Quanto alle attività di alloggio e ristorazione segnano +9.800 unità anche se a questa crescita numerica non corrisponde un’analoga crescita qualitativa dell’offerta. Partendo dal totale Italia, il commercio in sede fissa perde in 11 anni oltre 111mila unità (-20,2%) cioè un’impresa attiva su cinque è morta e non è stata sostituita, 31mila se ne sono andate forse per sempre nel periodo delle recenti crisi. "In sintesi, è vero che c’è una riduzione importante della numerosità se si guarda ai ‘sopravvissuti’ il commercio è ancora vitale e reattivo: - prosegue Confcommercio - avremmo potuto essere sterminati durante la pandemia invece abbiamo perso solo il 6,7% nel complesso della sede fissa e i sopravvissuti sono, comunque, 440mila".

Servizi di alloggio e ristoranti

Dall’approfondimento sui centri storici rispetto al resto del comune emerge che il depauperamento dei primi è un po’ più grave di quello che interessa le periferie, sia per il Centro-Nord sia per il Mezzogiorno. Emerge, ancora che se i servizi di alloggio crescono molto al Nord, al Sud fanno segnare tassi di variazione davvero eclatanti: si tratta di alloggi per durate brevi, non di aperture di alberghi tradizionali. In molti casi, ciò è indice di una reazione contro la riduzione strutturale di potere d’acquisto e di benessere.

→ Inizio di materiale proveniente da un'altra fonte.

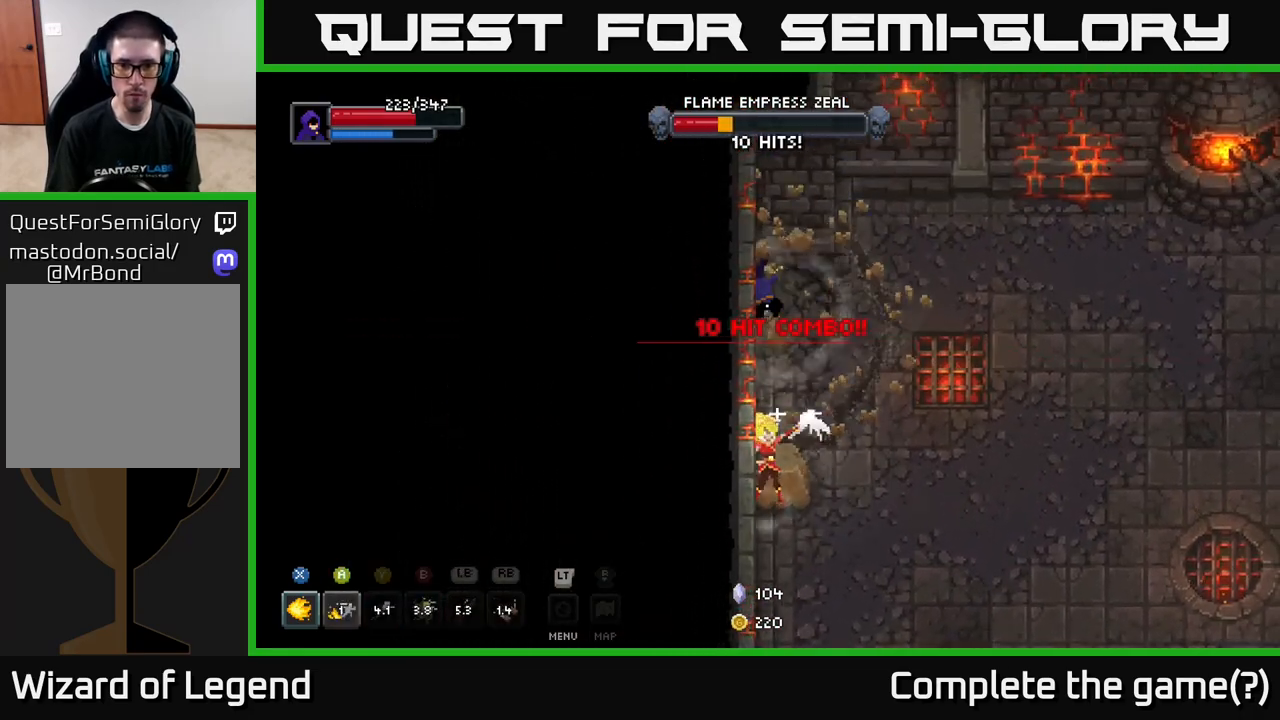
{"buttons": ["A"], "left_stick": "right", "right_stick": "center", "events": [[133, "R1", "down"], [233, "R1", "up"], [433, "A", "down"], [483, "left_stick", "right"]]}
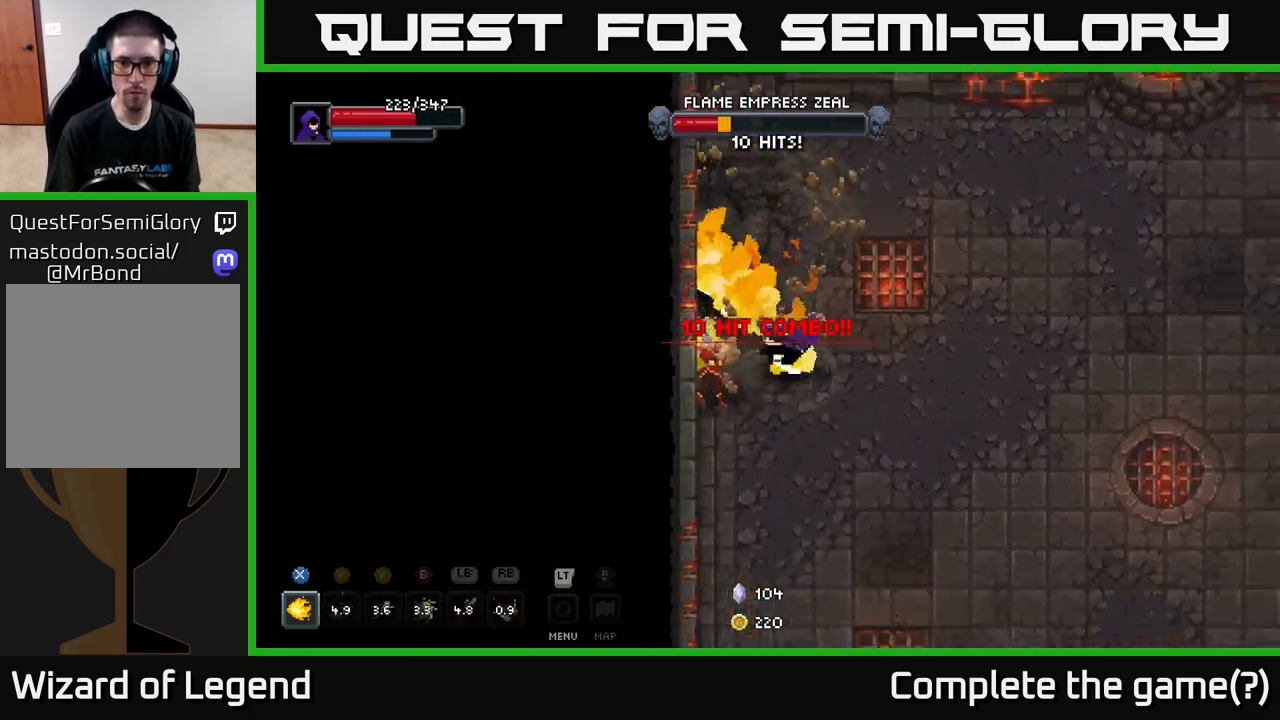
{"buttons": [], "left_stick": "right", "right_stick": "center", "events": [[50, "A", "up"]]}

Il numero di ristoranti cresce, anche grazie al turismo straniero, ma c’è il travaso dai bar che con la somministrazione cambiano codice di attività per approdare alla ristorazione.

Chiudono attività tradizionali, da benzina a libri

A fronte della desertificazione commerciale delle città italiane cambia anche il tessuto all’interno dei centri storici con sempre meno attività tradizionali (carburanti -40,7%, libri e giocattoli -35,8%, mobili e ferramenta -33,9%, abbigliamento -25,5%) e sempre più servizi e tecnologia (farmacie +12,4%, computer e telefonia +11,8%), attività di alloggio (+42%) e ristorazione (+2,3%), è la fotografia scattata dall'indagine.

"Prosegue la desertificazione commerciale delle nostre città, un fenomeno che riguarda soprattutto i centri storici dove la riduzione dei livelli di servizio è acuita anche dalla perdita di commercio ambulante. Il commercio rimane comunque vitale e reattivo e soprattutto mantiene il suo valore sociale", afferma il presidente di Confcommercio Carlo Sangalli commentando l’analisi dell’Ufficio Studi della Confederazione.

"Rimane, in ogni caso, prioritario contrastare la desertificazione commerciale con progetti di riqualificazione urbana per mantenere servizi, vivibilità, sicurezza e attrattività delle nostre città. In questa direzione - sottolinea - vanno il progetto Cities di Confcommercio e la rinnovata collaborazione con l’Anci a conferma del nostro impegno per favorire uno sviluppo urbano sostenibile e valorizzare il ruolo sociale ed economico delle attività di prossimità nelle città”.